Post #27 - Preserving Life

In recent years, many attempt to place Christians entirely at one end of the political spectrum. Worse than that, morality, rather than being a embodiment of Gospel teachings, has become identified with a narrow range of ethical issues, and de-linked from a number of other important concerns. Many of us plead for a more coherent and comprehensive view of how our faith should inform our politics. Sojourners calls this “voting all your values.” If we object to the undermining and destruction of the family, shouldn't we also protest the degradation of the natural creation that God gave us? If morality is our touchstone when it comes to sexual behavior, shouldn't it also be applied to international relations? Consistency in our protection of the life God has given us is absolutely essential.

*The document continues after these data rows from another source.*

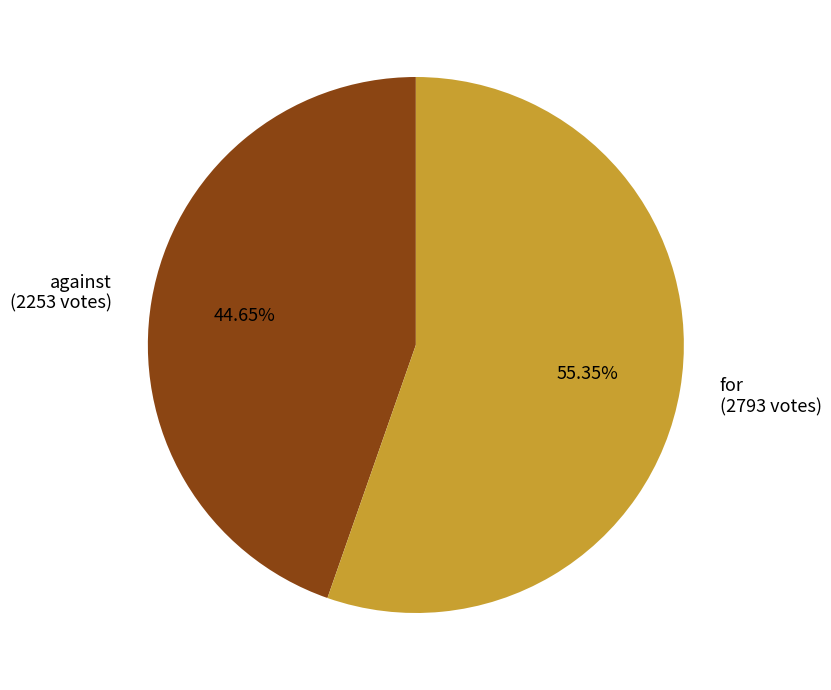

To the nearest percent, what is the combined percentage of against and for?

100%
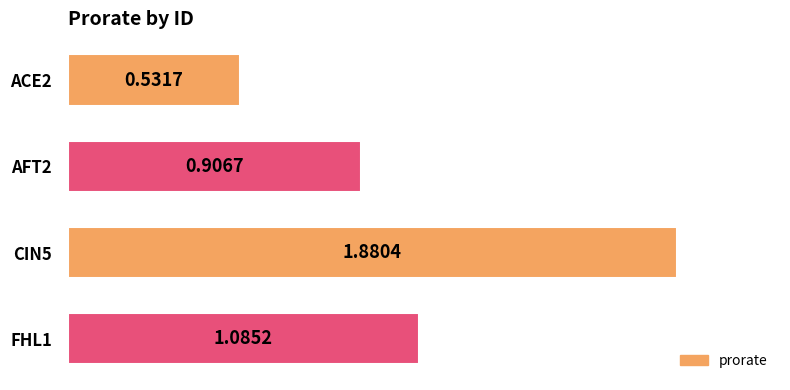

Which has a higher value, FHL1 or ACE2?

FHL1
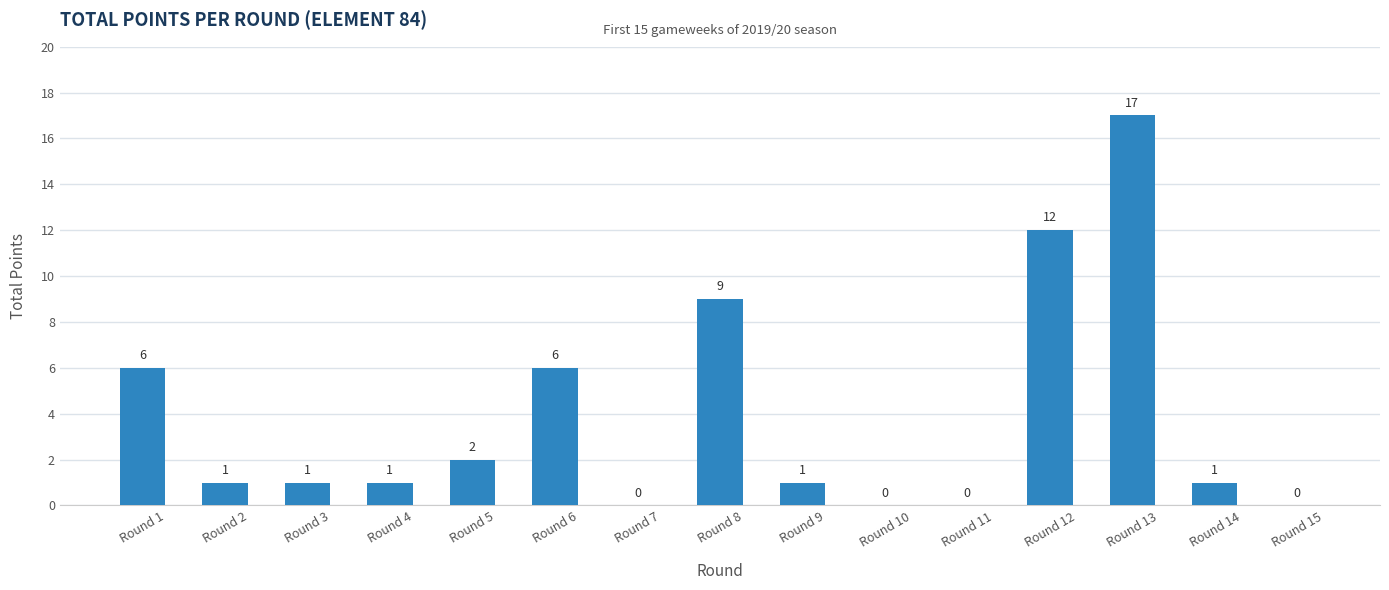

What is the sum of all values?

57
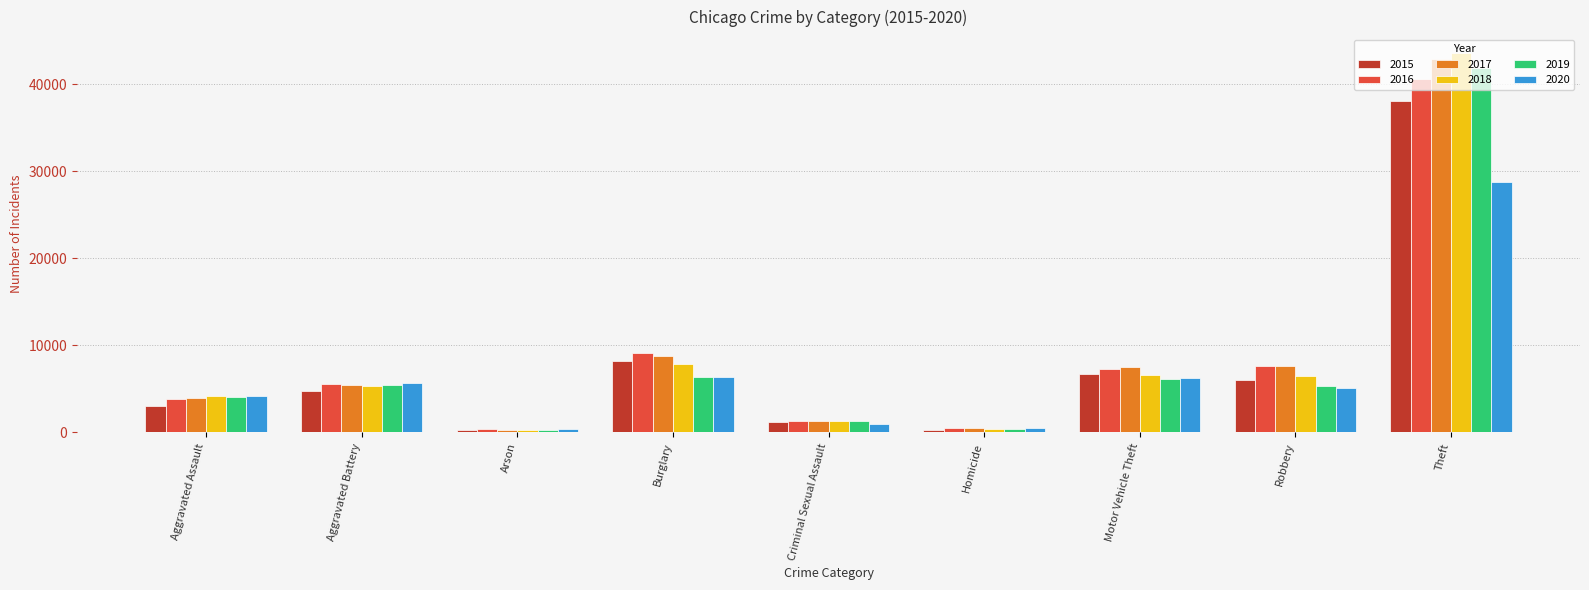

How many groups of bars are there?

9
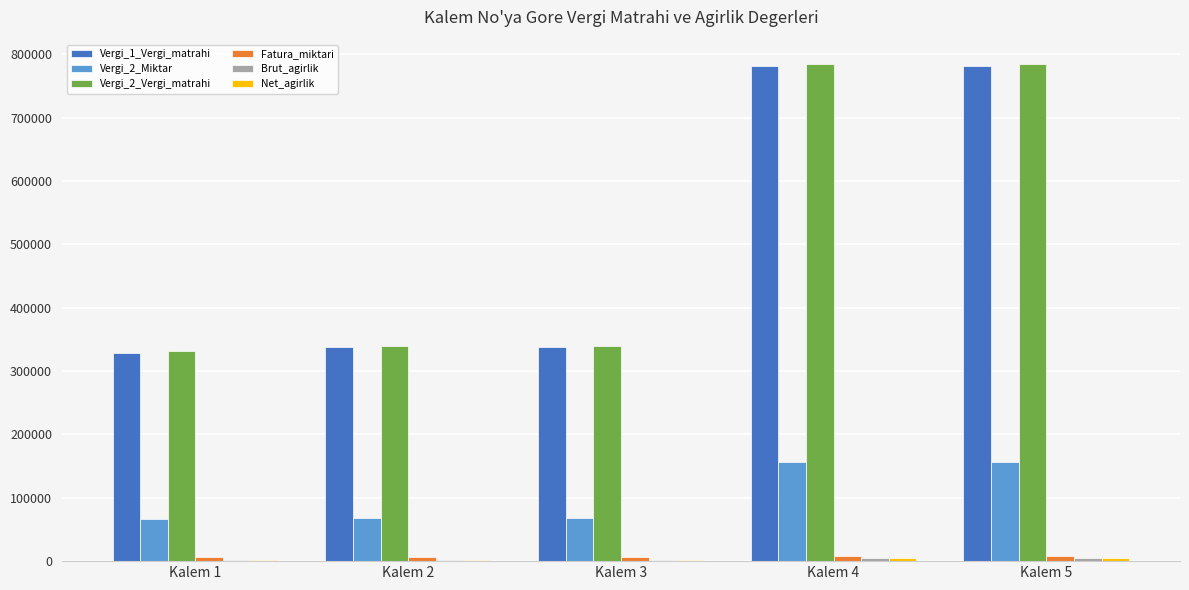

Are the bars grouped side by side (vs. stacked)?

Yes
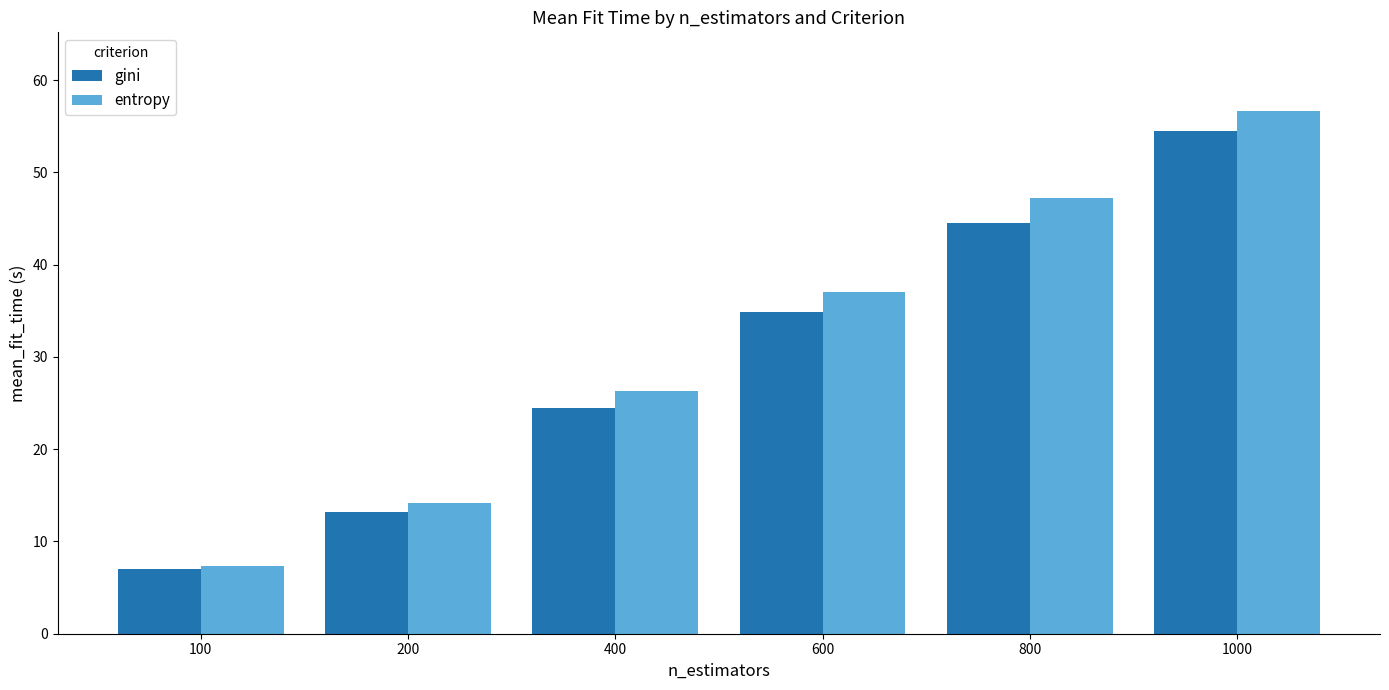

Rank the series by their average value, from highest to lowest.

entropy, gini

We can do much better than we have in weaving a seamless garment of respect for life. Any taking of life – abortion, capital punishment, drive-by shootings, aerial bombing or child neglect – should be of concern to all of us. Our thinking has become so warped that we see some lives as precious and others as dispensable. Fr. John Garvey, an Orthodox Christian priest, wrote about it this way:

"...those who call themselves pro-life and defend capital punishment based on the argument that the murderer has forfeited the right to life by taking the life of another...[make] us too important, and God's role as creator a wimpy cameo. 

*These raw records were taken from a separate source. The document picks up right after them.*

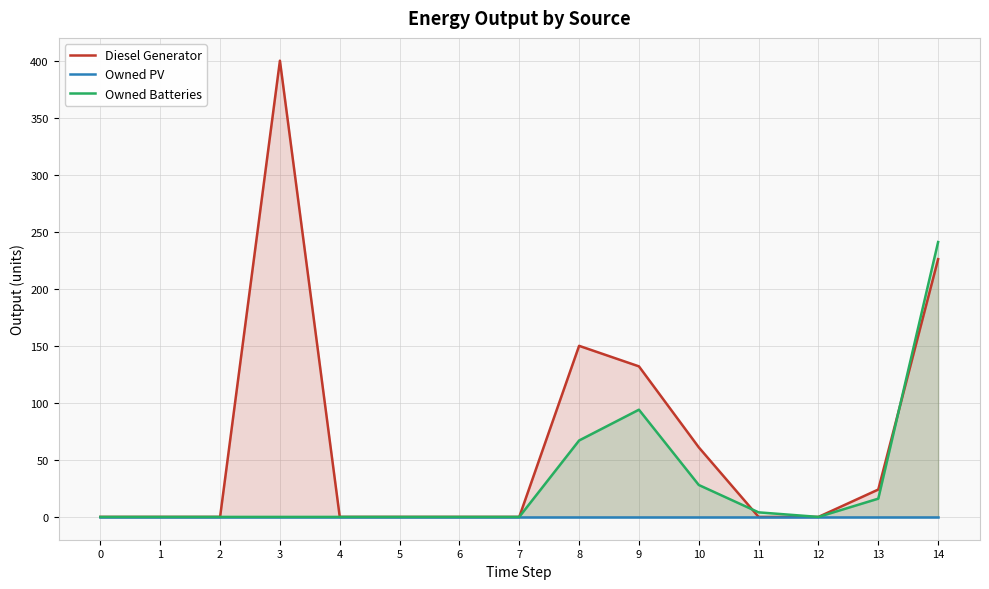

The Owned Batteries series shows 4 at 11. True or false?

True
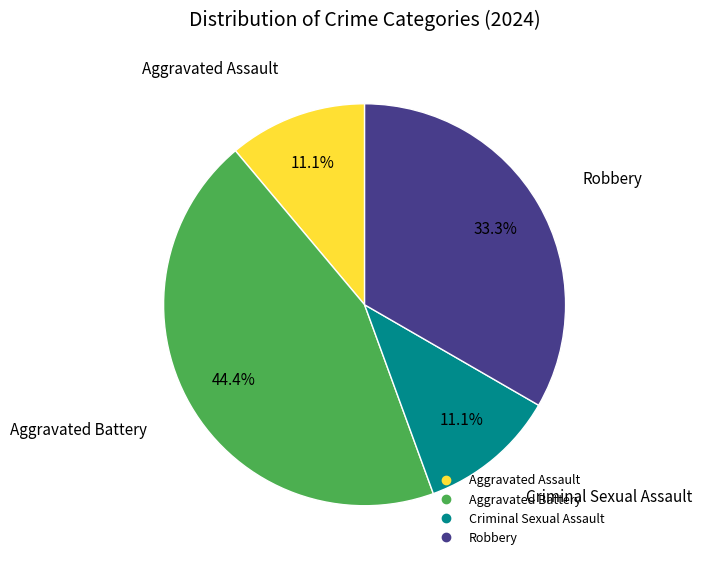

What portion of the pie excludes Criminal Sexual Assault?

88.9%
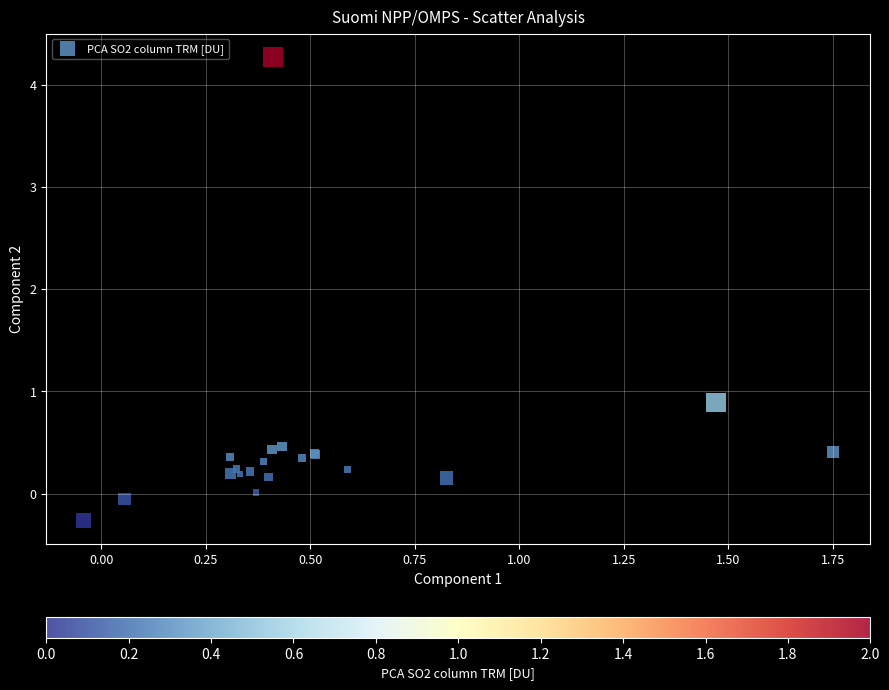

What Y value in the scatter plot is closest to 2?

0.9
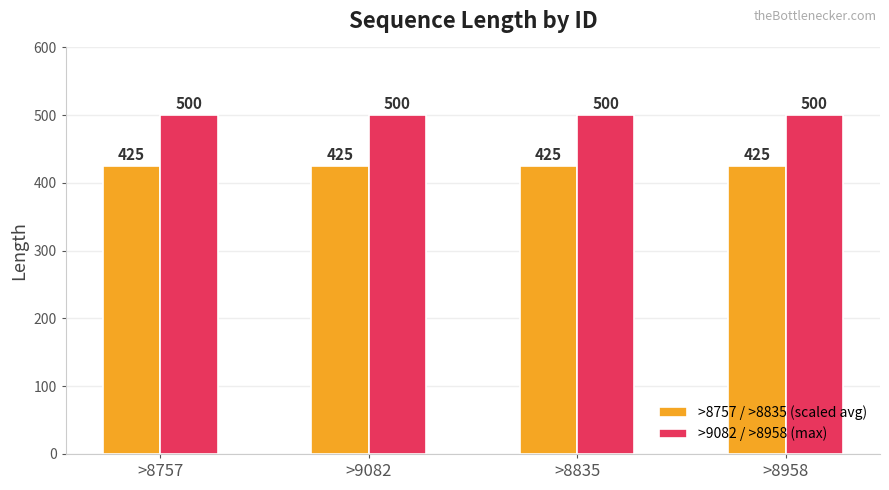

What is the sum of the >9082 / >8958 (max) values at >8757 and >8958?

1000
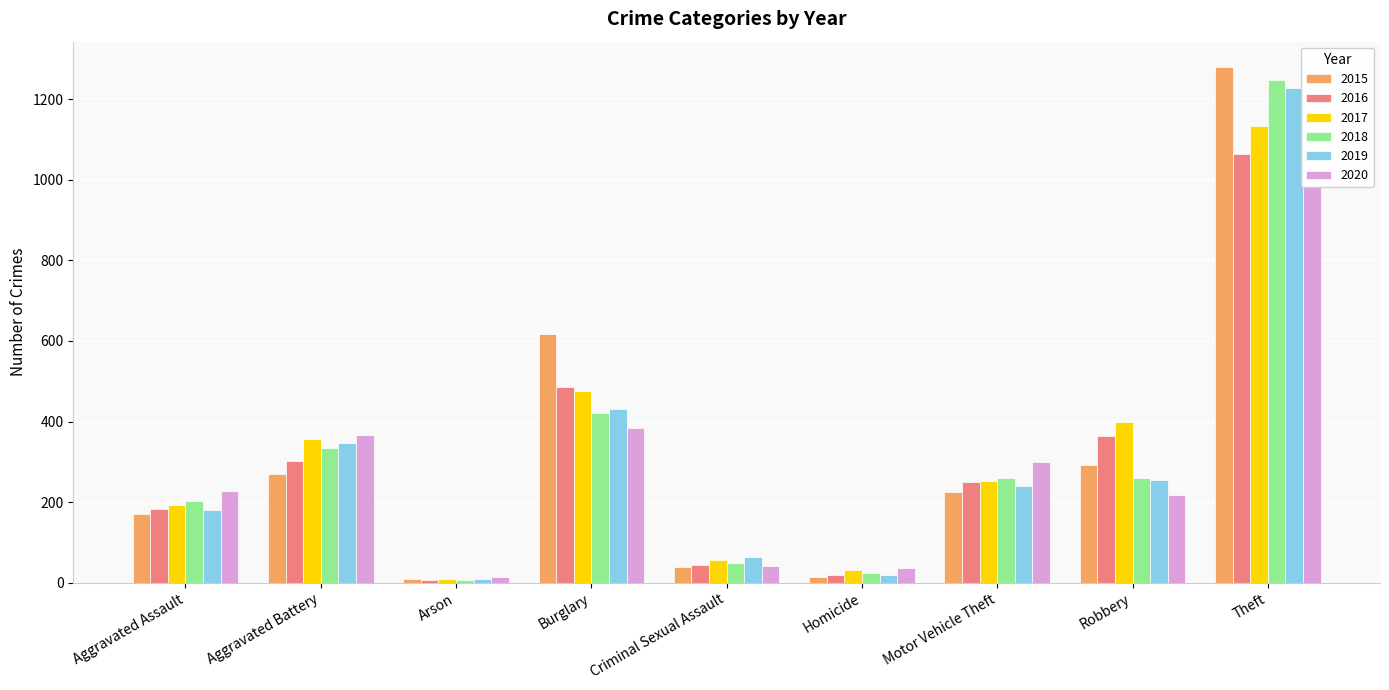

What is the minimum value for 2019?

8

"How I regard the life of a child in the womb...does not matter in the face of the fact that this unique being exists. To argue that it is a tiny collection of cells and therefore unimportant is not far from arguing that it is not so grave a matter to murder a dwarf as it is to murder a giant; and it makes my attitude toward another life more important than that life's existence, its God-givenness.
"To argue that the life of a murderer can be taken because the murderer has violated the life of his victim is to say that the murderer gets to define the limits of the sacred. The terrible fact is that the murderer's life is sacred, because God has willed that life, and none of us has the power to cancel the holiness of having been called into existence from nothingness...Christians have to bear witness to the sacred character of all human beings, no matter how innocent or how guilty, all of them people for whom Jesus Christ died. We are not our own. This applies to the newly conceived baby, and to Charles Manson."

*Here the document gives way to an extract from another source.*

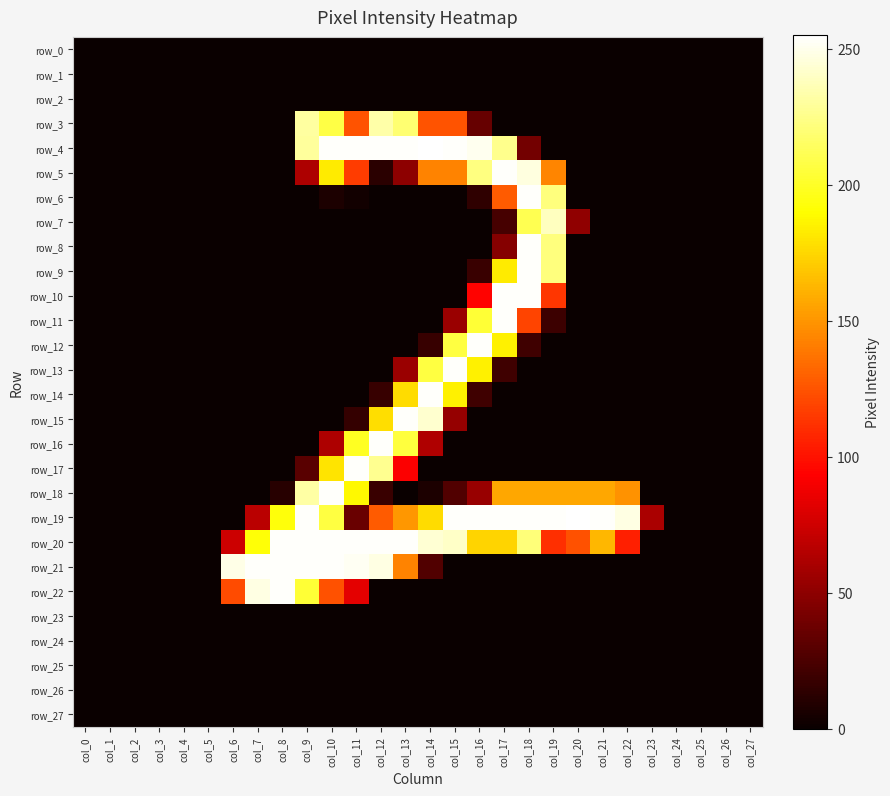

What is the total value across all series at col_10?

1987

A poem of the Persian poet Hafez expresses the same reverence for life:

I
Do not
Want to step so quickly
Over a beautiful line on God's palm
As I move through the Earth's
Marketplace
Today.

I
Do Not
Want to touch
Any object in this world
Without my eyes testifying to the truth
That everything is my
Beloved.

Something
Has happened to my
Understanding of existence
That now makes my heart always full
Of wonder and kindness.

I
Do not
Want to step so quickly
Over this sacred place on God's body
That is right beneath our own foot,

As
I dance
With precious life
Today.

(Poem quoted by Farah Garan, member of a 2006 peace delegation to Iran, in a report on her trip.) 

A family member memorializes a passenger on Iran Air 655, blown up over the Persian Gulf by a missile shot from the USS Vincennes on July 3, 1988.  All 290 aboard perished, including 66 children.  The United States Government acknowledged accountability, but never apologized for the incident.